Evolocumabe sob a lupa

Mas as estatinas não são a única droga para baixar o colesterol sob escrutínio. Não faz muito tempo, surgiu uma nova classe de medicamentos hipolipemiantes para tratar pacientes que não conseguiam atingir os níveis ideais de colesterol com estatinas, evolocumabe, um anticorpo monoclonal que consegue baixá-lo drasticamente como não havia sido alcançado até agora.

Mas um artigo publicado em 30 de dezembro de 2022 na revista “BMJ Open” no qual são revisadas as causas de mortalidade do maior estudo com esta droga, o Fourier, a partir de seus dados naturais, conclui que não só não reduz a mortalidade como pode até aumentá-la. Assim, esta reanálise mostra discrepâncias nas causas de morte entre os dados publicados no “NEJM” em 2017, quando seus resultados foram divulgados, e aqueles coletados no relatório final do ensaio (Relatório de Estudo Clínico) apresentado às autoridades de saúde para sua aprovação.

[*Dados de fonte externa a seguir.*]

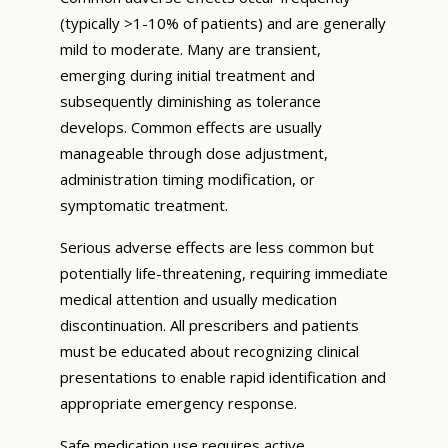
(typically >1-10% of patients) and are generally
mild to moderate. Many are transient,
emerging during initial treatment and
subsequently diminishing as tolerance
develops. Common effects are usually
manageable through dose adjustment,
administration timing modification, or
symptomatic treatment.
Serious adverse effects are less common but
potentially life-threatening, requiring immediate
medical attention and usually medication
discontinuation. All prescribers and patients
must be educated about recognizing clinical
presentations to enable rapid identification and
appropriate emergency response.
Safe medication use requires active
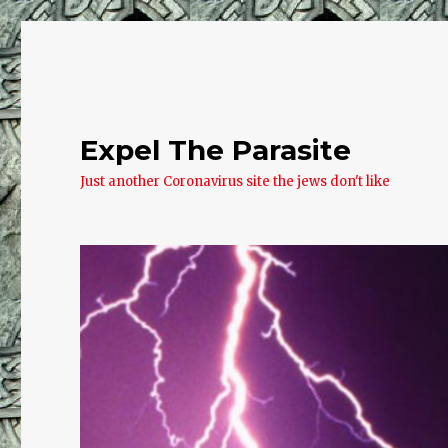
Expel The Parasite
Just another Coronavirus site the jews don't like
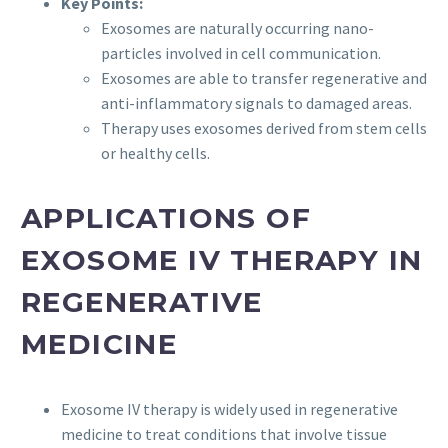
Key Points:
Exosomes are naturally occurring nano-
particles involved in cell communication.
Exosomes are able to transfer regenerative and
anti-inflammatory signals to damaged areas.
Therapy uses exosomes derived from stem cells
or healthy cells.
APPLICATIONS OF
EXOSOME IV THERAPY IN
REGENERATIVE
MEDICINE
Exosome IV therapy is widely used in regenerative
medicine to treat conditions that involve tissue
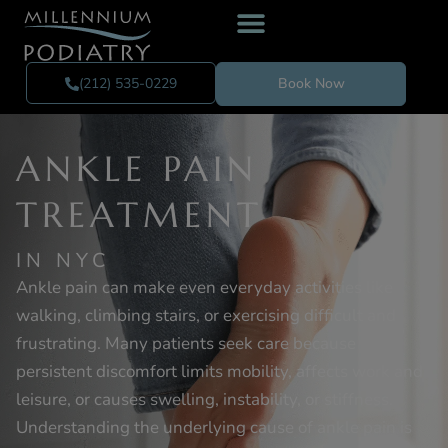
(212) 535-0229
Book Now
ANKLE PAIN
TREATMENT
IN NYC
Ankle pain can make even everyday activities like
walking, climbing stairs, or exercising difficult and
frustrating. Many patients seek care because
persistent discomfort limits mobility, affects work and
leisure, or causes swelling, instability, or stiffness.
Understanding the underlying cause of ankle pain is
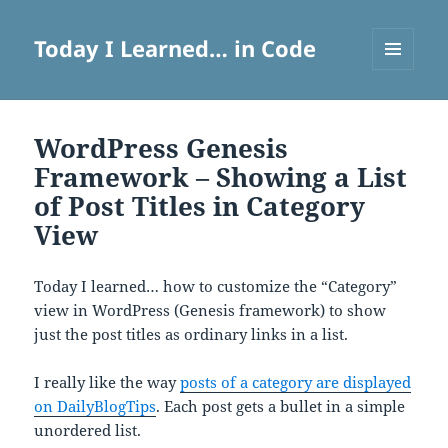
Today I Learned… in Code
MENU
AND
WIDGETS
WordPress Genesis
Framework – Showing a List
of Post Titles in Category
View
Today I learned… how to customize the “Category”
view in WordPress (Genesis framework) to show
just the post titles as ordinary links in a list.
I really like the way
posts of a category are displayed
on DailyBlogTips
. Each post gets a bullet in a simple
unordered list.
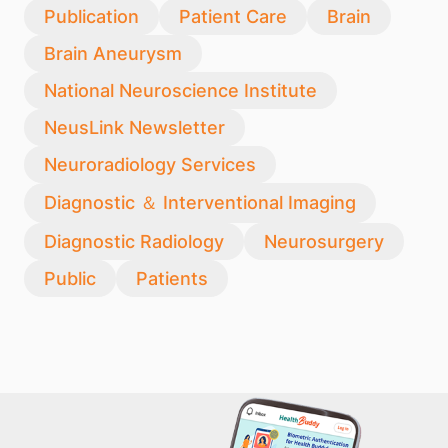
Publication
Patient Care
Brain
Brain Aneurysm
National Neuroscience Institute
NeusLink Newsletter
Neuroradiology Services
Diagnostic ＆ Interventional Imaging
Diagnostic Radiology
Neurosurgery
Public
Patients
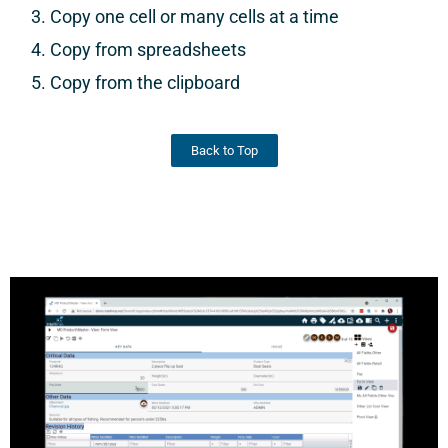
Copy one cell or many cells at a time
Copy from spreadsheets
Copy from the clipboard
Back to Top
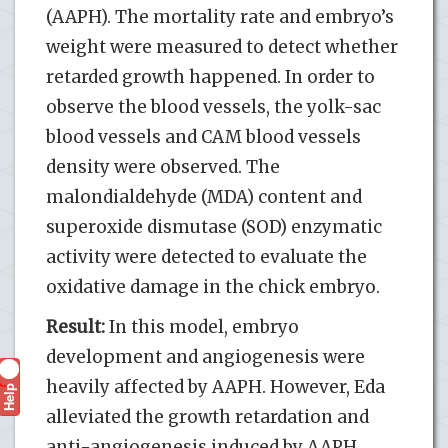
(AAPH). The mortality rate and embryo’s
weight were measured to detect whether
retarded growth happened. In order to
observe the blood vessels, the yolk-sac
blood vessels and CAM blood vessels
density were observed. The
malondialdehyde (MDA) content and
superoxide dismutase (SOD) enzymatic
activity were detected to evaluate the
oxidative damage in the chick embryo.
Result:
In this model, embryo
development and angiogenesis were
heavily affected by AAPH. However, Eda
Help
?
alleviated the growth retardation and
anti-angiogenesis induced by AAPH.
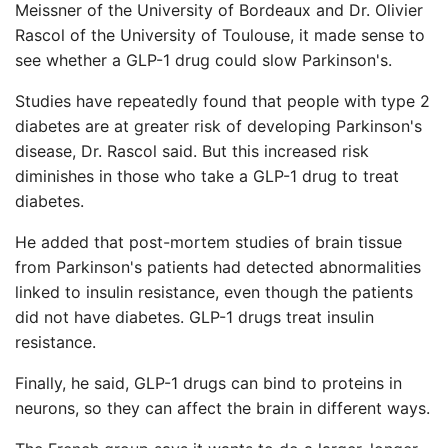
Meissner of the University of Bordeaux and Dr. Olivier
Rascol of the University of Toulouse, it made sense to
see whether a GLP-1 drug could slow Parkinson's.
Studies have repeatedly found that people with type 2
diabetes are at greater risk of developing Parkinson's
disease, Dr. Rascol said. But this increased risk
diminishes in those who take a GLP-1 drug to treat
diabetes.
He added that post-mortem studies of brain tissue
from Parkinson's patients had detected abnormalities
linked to insulin resistance, even though the patients
did not have diabetes. GLP-1 drugs treat insulin
resistance.
Finally, he said, GLP-1 drugs can bind to proteins in
neurons, so they can affect the brain in different ways.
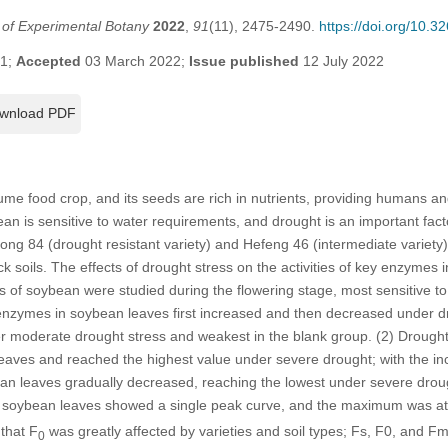
l of Experimental Botany
2022
,
91
(11), 2475-2490.
https://doi.org/10.
21;
Accepted
03 March 2022;
Issue published
12 July 2022
wnload PDF
me food crop, and its seeds are rich in nutrients, providing humans and
an is sensitive to water requirements, and drought is an important fact
ong 84 (drought resistant variety) and Hefeng 46 (intermediate variety)
ck soils. The effects of drought stress on the activities of key enzyme
s of soybean were studied during the flowering stage, most sensitive to w
ymes in soybean leaves first increased and then decreased under d
er moderate drought stress and weakest in the blank group. (2) Drought
aves and reached the highest value under severe drought; with the inc
 leaves gradually decreased, reaching the lowest under severe drough
 soybean leaves showed a single peak curve, and the maximum was at
that F
was greatly affected by varieties and soil types; Fs, F0, and Fm 
0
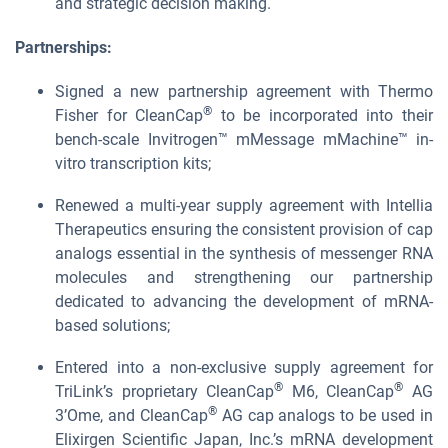
and strategic decision making.
Partnerships:
Signed a new partnership agreement with Thermo
®
Fisher for CleanCap
to be incorporated into their
bench-scale Invitrogen™ mMessage mMachine™ in-
vitro transcription kits;
Renewed a multi-year supply agreement with Intellia
Therapeutics ensuring the consistent provision of cap
analogs essential in the synthesis of messenger RNA
molecules and strengthening our partnership
dedicated to advancing the development of mRNA-
based solutions;
Entered into a non-exclusive supply agreement for
®
®
TriLink’s proprietary CleanCap
M6, CleanCap
AG
®
3’Ome, and CleanCap
AG cap analogs to be used in
Elixirgen Scientific Japan, Inc.’s mRNA development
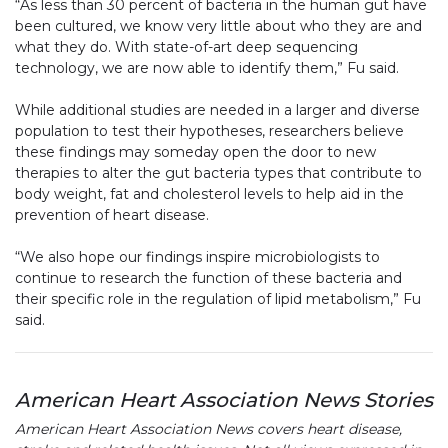
“As less than 30 percent of bacteria in the human gut have
been cultured, we know very little about who they are and
what they do. With state-of-art deep sequencing
technology, we are now able to identify them,” Fu said.
While additional studies are needed in a larger and diverse
population to test their hypotheses, researchers believe
these findings may someday open the door to new
therapies to alter the gut bacteria types that contribute to
body weight, fat and cholesterol levels to help aid in the
prevention of heart disease.
“We also hope our findings inspire microbiologists to
continue to research the function of these bacteria and
their specific role in the regulation of lipid metabolism,” Fu
said.
American Heart Association News Stories
American Heart Association News covers heart disease,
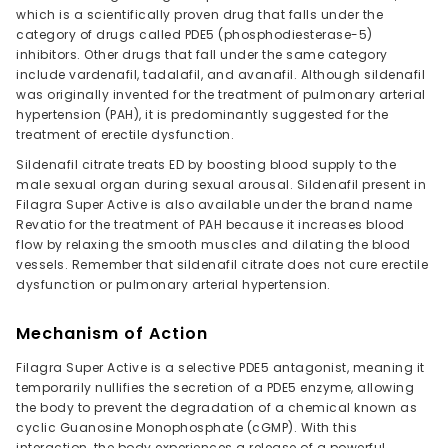
which is a scientifically proven drug that falls under the
category of drugs called PDE5 (phosphodiesterase-5)
inhibitors. Other drugs that fall under the same category
include vardenafil, tadalafil, and avanafil. Although sildenafil
was originally invented for the treatment of pulmonary arterial
hypertension (PAH), it is predominantly suggested for the
treatment of erectile dysfunction.
Sildenafil citrate treats ED by boosting blood supply to the
male sexual organ during sexual arousal. Sildenafil present in
Filagra Super Active is also available under the brand name
Revatio for the treatment of PAH because it increases blood
flow by relaxing the smooth muscles and dilating the blood
vessels. Remember that sildenafil citrate does not cure erectile
dysfunction or pulmonary arterial hypertension.
Mechanism of Action
Filagra Super Active is a selective PDE5 antagonist, meaning it
temporarily nullifies the secretion of a PDE5 enzyme, allowing
the body to prevent the degradation of a chemical known as
cyclic Guanosine Monophosphate (cGMP). With this
interaction, the body experiences a release of a powerful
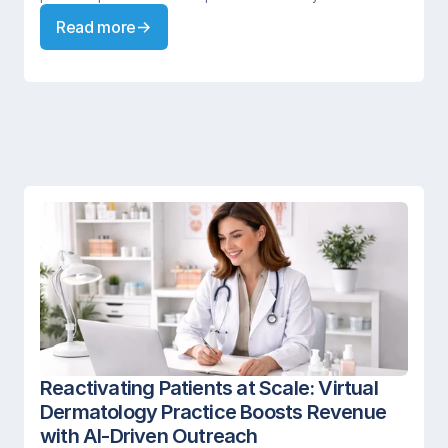
Read more
Reactivating Patients at Scale: Virtual 
Dermatology Practice Boosts Revenue 
with AI-Driven Outreach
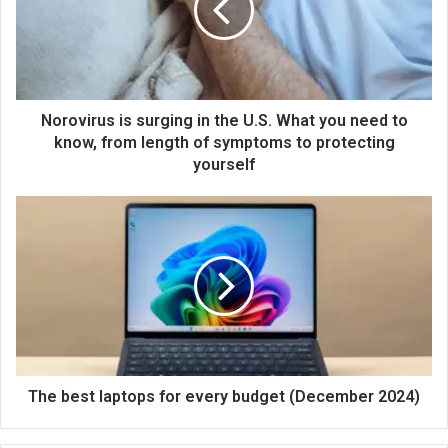
Norovirus is surging in the U.S. What you need to
know, from length of symptoms to protecting
yourself
The best laptops for every budget (December 2024)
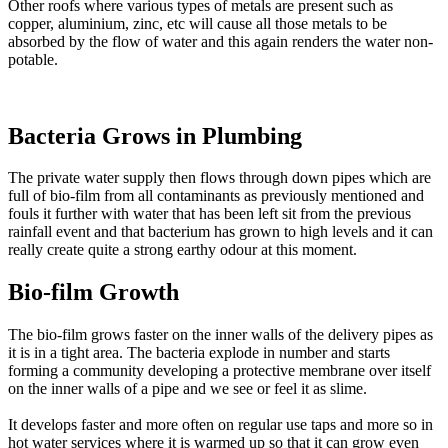
Other roofs where various types of metals are present such as
copper, aluminium, zinc, etc will cause all those metals to be
absorbed by the flow of water and this again renders the water non-
potable.
Bacteria Grows in Plumbing
The private water supply then flows through down pipes which are
full of bio-film from all contaminants as previously mentioned and
fouls it further with water that has been left sit from the previous
rainfall event and that bacterium has grown to high levels and it can
really create quite a strong earthy odour at this moment.
Bio-film Growth
The bio-film grows faster on the inner walls of the delivery pipes as
it is in a tight area. The bacteria explode in number and starts
forming a community developing a protective membrane over itself
on the inner walls of a pipe and we see or feel it as slime.
It develops faster and more often on regular use taps and more so in
hot water services where it is warmed up so that it can grow even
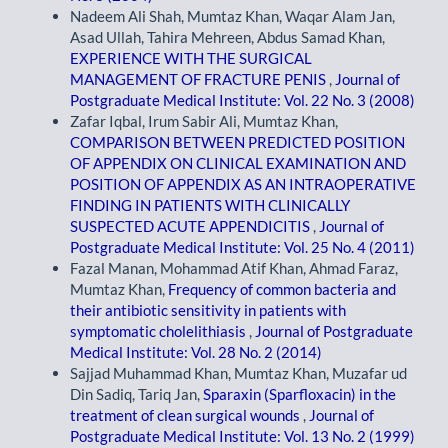
Nadeem Ali Shah, Mumtaz Khan, Waqar Alam Jan,
Asad Ullah, Tahira Mehreen, Abdus Samad Khan,
EXPERIENCE WITH THE SURGICAL
MANAGEMENT OF FRACTURE PENIS
,
Journal of
Postgraduate Medical Institute: Vol. 22 No. 3 (2008)
Zafar Iqbal, Irum Sabir Ali, Mumtaz Khan,
COMPARISON BETWEEN PREDICTED POSITION
OF APPENDIX ON CLINICAL EXAMINATION AND
POSITION OF APPENDIX AS AN INTRAOPERATIVE
FINDING IN PATIENTS WITH CLINICALLY
SUSPECTED ACUTE APPENDICITIS
,
Journal of
Postgraduate Medical Institute: Vol. 25 No. 4 (2011)
Fazal Manan, Mohammad Atif Khan, Ahmad Faraz,
Mumtaz Khan,
Frequency of common bacteria and
their antibiotic sensitivity in patients with
symptomatic cholelithiasis
,
Journal of Postgraduate
Medical Institute: Vol. 28 No. 2 (2014)
Sajjad Muhammad Khan, Mumtaz Khan, Muzafar ud
Din Sadiq, Tariq Jan,
Sparaxin (Sparfloxacin) in the
treatment of clean surgical wounds
,
Journal of
Postgraduate Medical Institute: Vol. 13 No. 2 (1999)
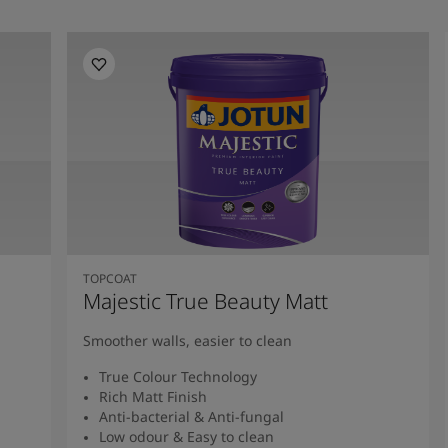
TOPCOAT
Majestic True Beauty Matt
Smoother walls, easier to clean
True Colour Technology
Rich Matt Finish
Anti-bacterial & Anti-fungal
Low odour & Easy to clean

“Após a reatribuição de eventos, a mortalidade cardiovascular foi 20% maior no grupo evolocumabe em comparação ao placebo, em vez de 5% publicado em ”NEJM”, embora esta diferença não tenha sido estatisticamente significativa”, explica Juan Erviti, primeiro autor do artigo e membro do Centro Cochrane de Navarra.

De qualquer forma, como Sierra acrescenta “É muito surpreendente porque reduzir tanto o colesterol deveria diminuir a mortalidade acima de 50%, e ao analisar os dados há uma dúvida de que pode até ser aumentado”.